Author and film critic Marc Fennell
Nerves are beginning to fray outside the Playhouse on Newcastle’s Hunter Street. The whereabouts of a key performer are unknown. No one has heard from him. He has not responded to emails. With another of the main players absent with a migraine, the evening’s five scheduled speakers are threatening to become three.
I know exactly where he is. He posted a selfie on Instagram not two hours earlier. In the photograph, Marc Fennell grimaces apologetically, clutching his laptop under Popeye-esque forearms. He is on a train. The window behind him has been tagged by someone determined enough to spend half an hour scratching the letters RAKM into the polycarbonate glass. The caption reads, “Look at this right wanker heading to Newcastle ... Ugh. This guy. The worst.”
Fennell now sits on the edge of a table in the green room of the theatre, wearing a bemused expression and a horizontally striped T-shirt that appears to be square rather than rectangular. As the maxim goes, he is shorter in person than he is on television, but makes up for it in muscle mass. Fennell is ripped. I knew he was a fan of the gymnasium from his Instagram feed, but this is ridiculous. His arms are twice the circumference of my own, and his barrel chest would be the envy of any 18th-century sea captain.
He orders a gin and tonic and scrolls through a Hollywood Reporter article on his iPhone. It is an older model, and the screen is so badly cracked it looks as though it has stopped a bullet. He is frowning and shaking his head at the piece, on the fabricated Hello! magazine George Clooney interview.
“I don’t understand how magazines work,” he says. “We could never get away with this on TV, nor would we want to.”
Knowing that he adored the film 10 Cloverfield Lane, I ask if he has read about the Thai promotional poster, which reveals the twist. He instantly becomes animated. Movies are his wheelhouse and like any film buff, he is obsessed with trivia.
“Lately, I’ve been double-screening when I’m on Netflix, usually around 4am.”
Unfamiliar with the term, I assume he means watching two films at once.
“No, I have my laptop open to find out more about the movie while I’m watching it on the big screen.”
I am guilty of this myself, on a smaller scale, looking up familiar actors to see what else they have been in, or to consult the “Did You Know?” section on IMDb, so I can show off.
Fennell is an IMDb all his own. He was 17 when he won the inaugural AFI young film critics competition in 2002, and since then has become a familiar presence on radio and television, his confident, naturalistic onscreen delivery in stark contrast with his frenetic, whirling humour on Triple J and in person. He has also penned two very funny books – Planet According to the Movies and That Movie Book. He is probably best known as the main presenter on SBS2’s The Feed, where his swanky fashion choices have spawned their own hashtag – #MarcFennellOutfits.

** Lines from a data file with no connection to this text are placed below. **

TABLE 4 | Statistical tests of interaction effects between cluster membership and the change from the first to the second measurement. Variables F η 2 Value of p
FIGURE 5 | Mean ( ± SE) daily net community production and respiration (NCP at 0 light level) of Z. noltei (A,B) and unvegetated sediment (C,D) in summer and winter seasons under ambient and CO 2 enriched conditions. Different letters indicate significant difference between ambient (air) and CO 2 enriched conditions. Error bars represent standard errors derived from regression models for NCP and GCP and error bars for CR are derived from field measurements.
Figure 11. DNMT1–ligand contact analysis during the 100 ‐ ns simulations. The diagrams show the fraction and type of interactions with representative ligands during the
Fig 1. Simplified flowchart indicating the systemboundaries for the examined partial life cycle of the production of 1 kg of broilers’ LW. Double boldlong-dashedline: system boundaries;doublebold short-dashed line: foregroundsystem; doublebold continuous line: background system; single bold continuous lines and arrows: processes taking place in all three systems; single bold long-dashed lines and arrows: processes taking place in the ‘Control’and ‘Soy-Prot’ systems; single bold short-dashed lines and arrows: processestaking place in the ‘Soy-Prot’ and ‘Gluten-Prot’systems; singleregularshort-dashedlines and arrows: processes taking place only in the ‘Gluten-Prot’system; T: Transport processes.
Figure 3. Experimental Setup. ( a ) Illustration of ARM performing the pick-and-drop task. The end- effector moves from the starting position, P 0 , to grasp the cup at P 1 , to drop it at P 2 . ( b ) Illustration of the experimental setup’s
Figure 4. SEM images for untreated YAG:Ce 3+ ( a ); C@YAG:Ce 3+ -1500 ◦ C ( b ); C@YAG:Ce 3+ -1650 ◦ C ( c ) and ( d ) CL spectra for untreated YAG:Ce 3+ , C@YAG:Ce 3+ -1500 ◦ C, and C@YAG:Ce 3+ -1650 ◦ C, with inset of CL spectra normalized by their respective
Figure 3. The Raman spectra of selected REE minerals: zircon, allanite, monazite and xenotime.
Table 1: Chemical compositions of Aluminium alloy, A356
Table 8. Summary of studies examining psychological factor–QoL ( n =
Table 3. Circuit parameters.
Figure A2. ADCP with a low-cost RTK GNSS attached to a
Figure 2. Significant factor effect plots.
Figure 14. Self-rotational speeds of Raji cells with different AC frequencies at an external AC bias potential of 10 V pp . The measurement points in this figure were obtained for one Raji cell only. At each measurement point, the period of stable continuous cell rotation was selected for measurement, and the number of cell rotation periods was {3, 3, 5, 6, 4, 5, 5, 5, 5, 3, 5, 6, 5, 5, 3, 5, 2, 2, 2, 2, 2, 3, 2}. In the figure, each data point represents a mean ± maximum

Having extinguished the multitude of choices on streaming services, Fennell has recently resorted to seeking out very obscure, usually unauthorised Asian sequels to Hollywood hits.
“Have you seen Lady Terminator?” he says at one point. “It’s unreal.”
Fennell speaks so fast and incorporates so many jokes into his speech that I can barely keep up. From what I can gather, Lady Terminator is a 1989 Indonesian horror action film that involves an islander queen who has a snake living in her vagina, which bites off the quivering members of any suitors foolish enough to attempt a consummation of the relationship. Also, something about a stolen magic dagger. It has a respectable 50 per cent rating on Rotten Tomatoes, or, to employ Fennell’s own catchphrase, is “a solid three-and-a-half stars”.
Fennell’s appearances in social media photos over the course of a Newcastle weekend carry a common theme. In each, he is working, editing an interview he has conducted with Jon Favreau, the director of Iron Man and the new version of The Jungle Book. The interview, when it airs that Monday, is a slick and entertaining package, belying the fact it was cut together on the fly, in cafes and a hotel room.
In the weekend’s last image, posted on Fennell’s own Instagram feed, he is back on the train to Sydney. His laptop is open on a complex Adobe Premiere screen. A blur of palm trees can be seen out of the carriage window. The sun is going down, behind distant, anonymous mountains.